The basic counter-example was provided in
Colin Percival, Rapid multiplication modulo the sum and difference of highly composite numbers, Mathematics of Computation, Volume 72, Number 241, Pages 387-395, 2002.
I adapted it to the use case of integer multiplication via FFT and provided the analysis and the workarounds.
This raises another question, actually. There's lots of knowledge out there, already present in an easily consumable way, and we... sort of ignore it? Might be something to ponder about.
Kactl's implmentation of FFT has a proof that rounding is safe if $$$(\sum a_i^2 + \sum b_i^2)\log_2{N} < 9\cdot10^{14}$$$.
I don't agree with this. Not having any precision errors is wonderful. Also, NTT implemented properly with Montgomery (+ some other optimizations) makes it surpringly fast. For example see my submission on yosupo for the benchmark problem convolution large. There I read two $$$2^{24}$$$ degree polynomials, multiply them mod 998244353, and print the answer, in under 2s. This is without using simd.
If you look around on different yosupo convolution benchmark problems, you will see that NTT is generally used by the fastest solutions.
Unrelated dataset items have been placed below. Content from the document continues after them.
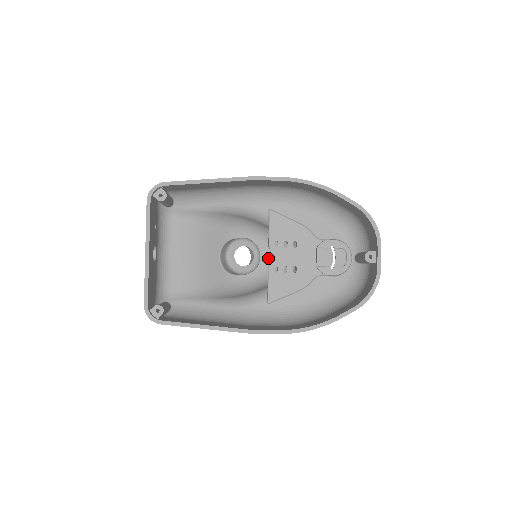
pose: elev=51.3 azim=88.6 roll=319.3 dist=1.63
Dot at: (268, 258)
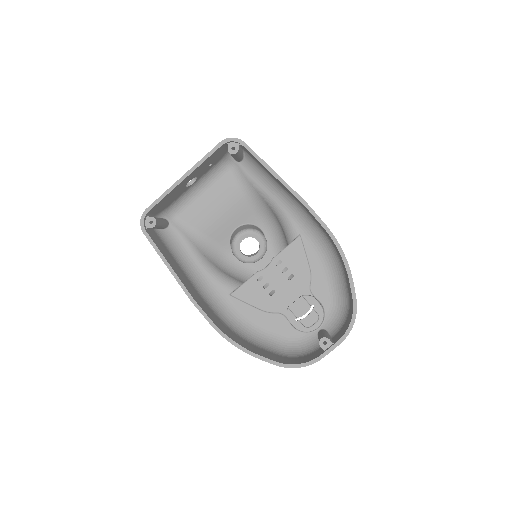
Dot at: occluded
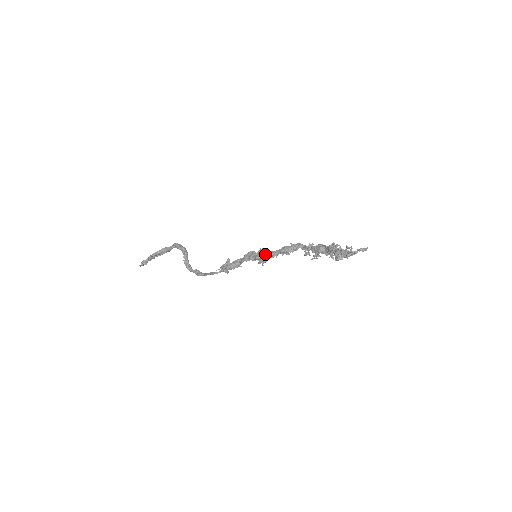
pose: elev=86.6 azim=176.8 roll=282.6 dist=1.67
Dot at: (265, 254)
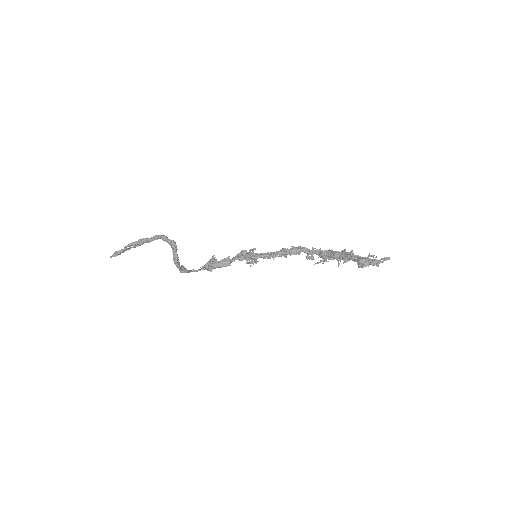
Dot at: (263, 255)
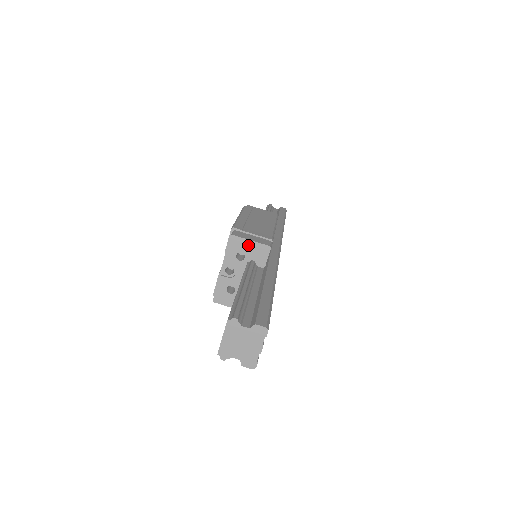
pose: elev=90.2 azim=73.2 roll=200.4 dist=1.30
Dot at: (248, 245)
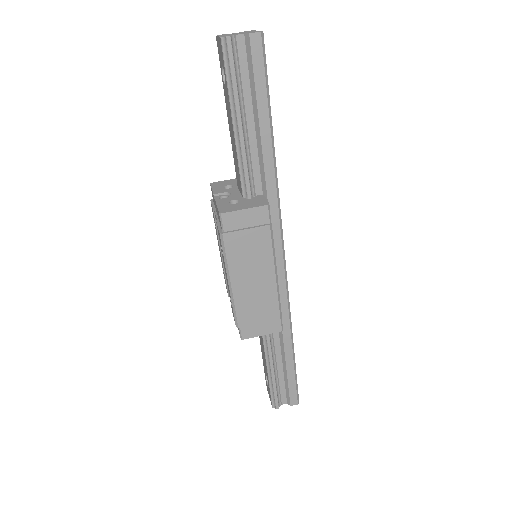
Dot at: (230, 181)
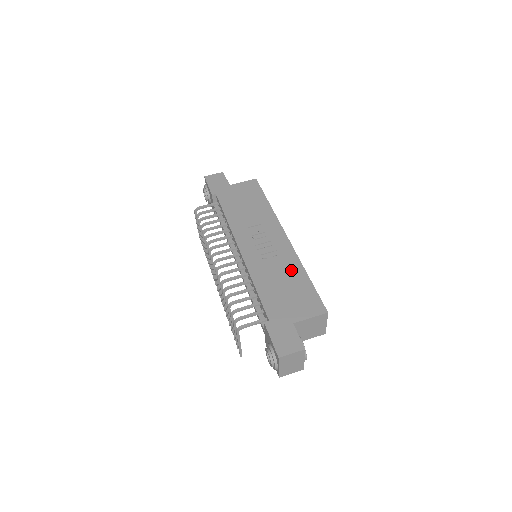
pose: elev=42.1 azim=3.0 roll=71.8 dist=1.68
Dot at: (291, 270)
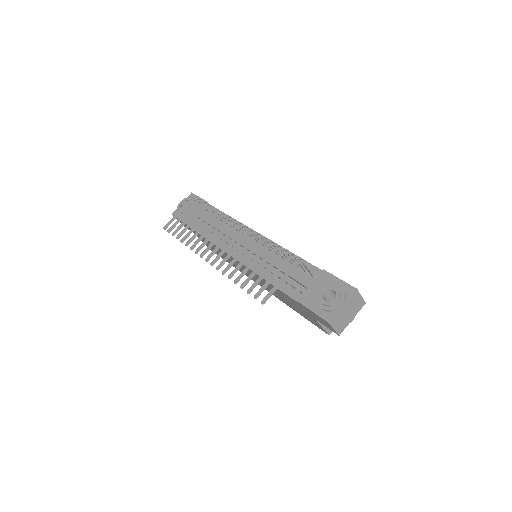
Dot at: occluded
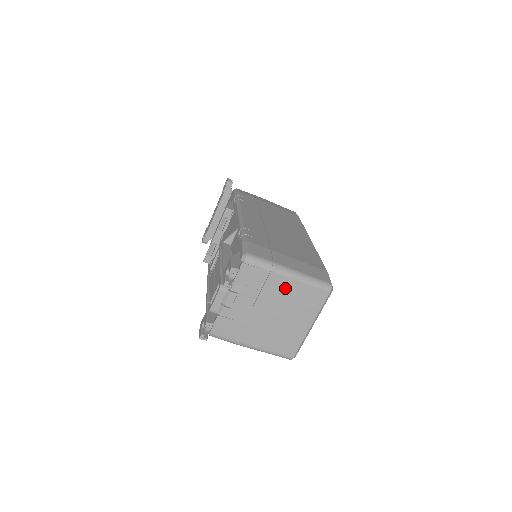
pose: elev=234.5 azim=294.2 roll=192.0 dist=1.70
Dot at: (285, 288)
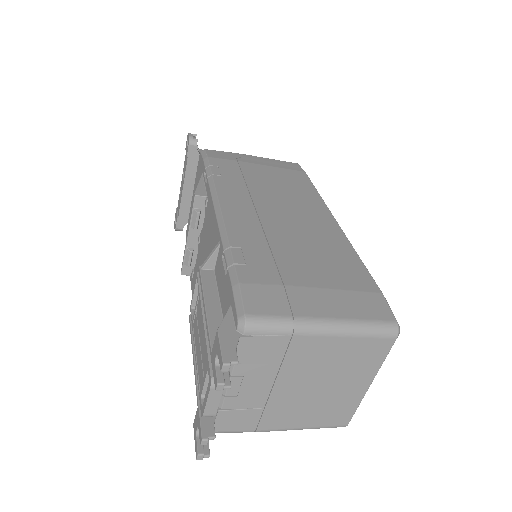
Dot at: (321, 351)
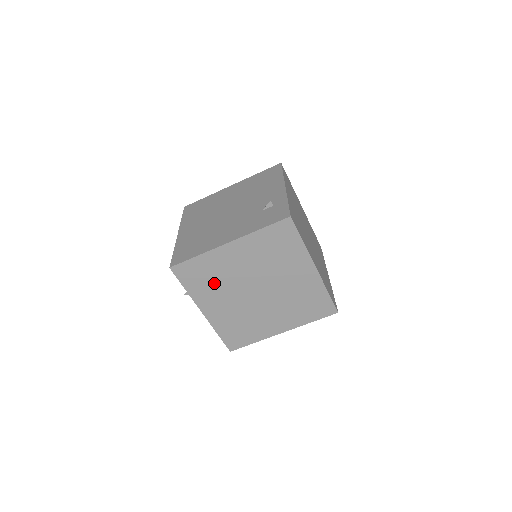
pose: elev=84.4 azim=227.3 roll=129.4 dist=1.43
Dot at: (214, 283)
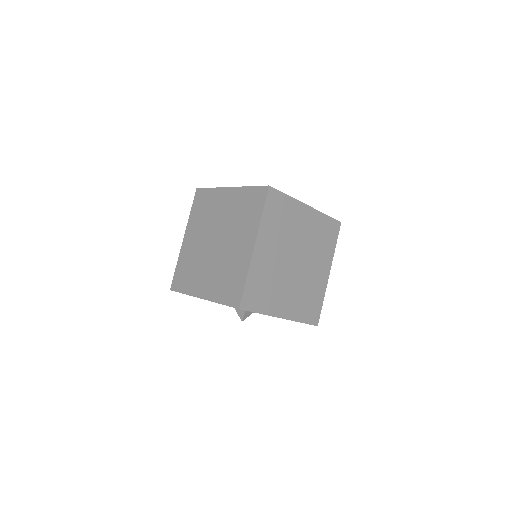
Dot at: (204, 217)
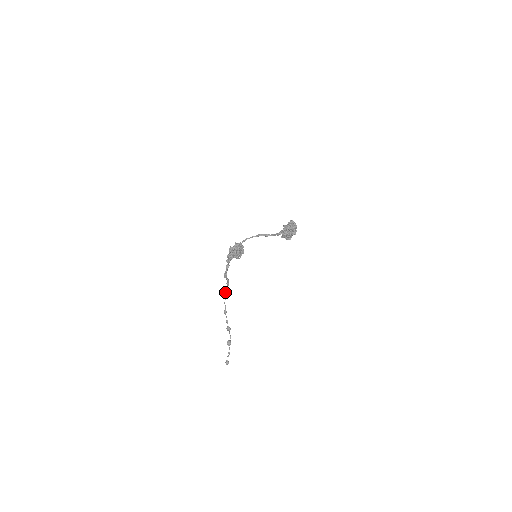
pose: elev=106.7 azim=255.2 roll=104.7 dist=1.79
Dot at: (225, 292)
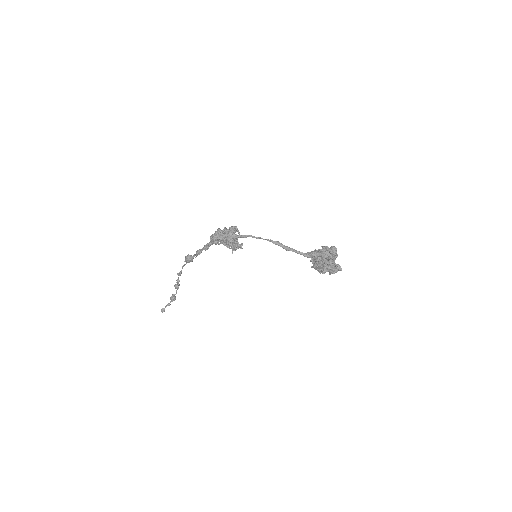
Dot at: (188, 260)
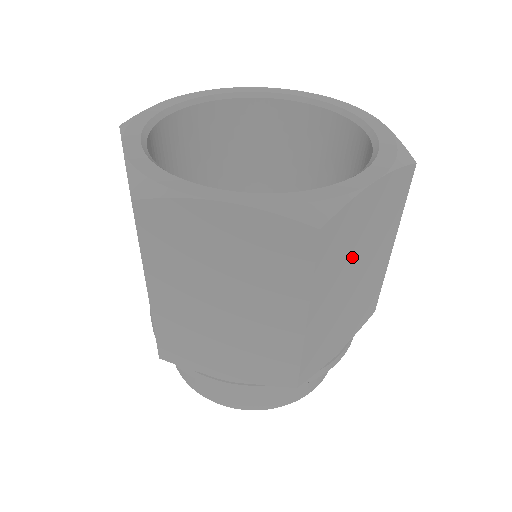
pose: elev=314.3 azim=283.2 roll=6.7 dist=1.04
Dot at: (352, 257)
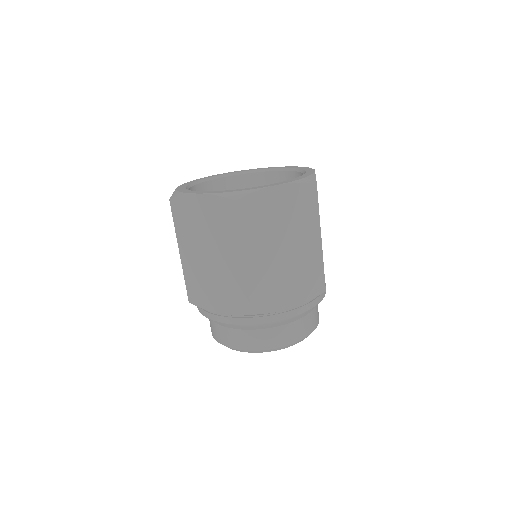
Dot at: (274, 230)
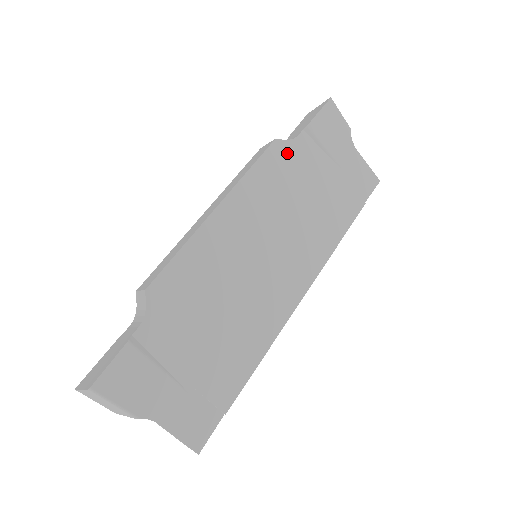
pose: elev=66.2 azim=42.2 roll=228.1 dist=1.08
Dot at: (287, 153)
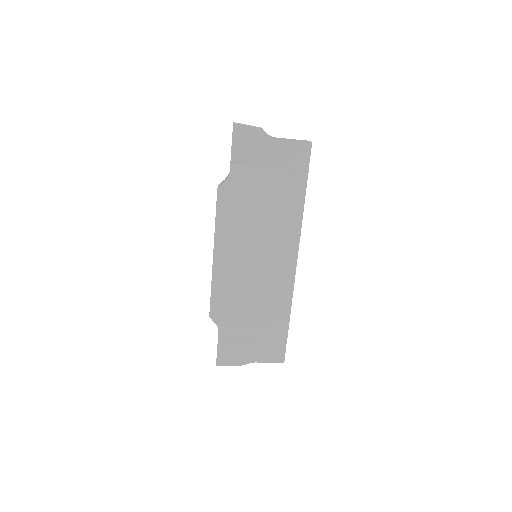
Dot at: (230, 190)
For example the fastest solution for the mod $$$10^9 + 7$$$ convolution benchmark on yosupo uses NTT. It is not obvious at all which of FFT and NTT that is the fastest. Furthermore, even if it turns out that FFT is faster in some scenario, there is always the issue that it could give the wrong result for some input. NTT does not have this drawback.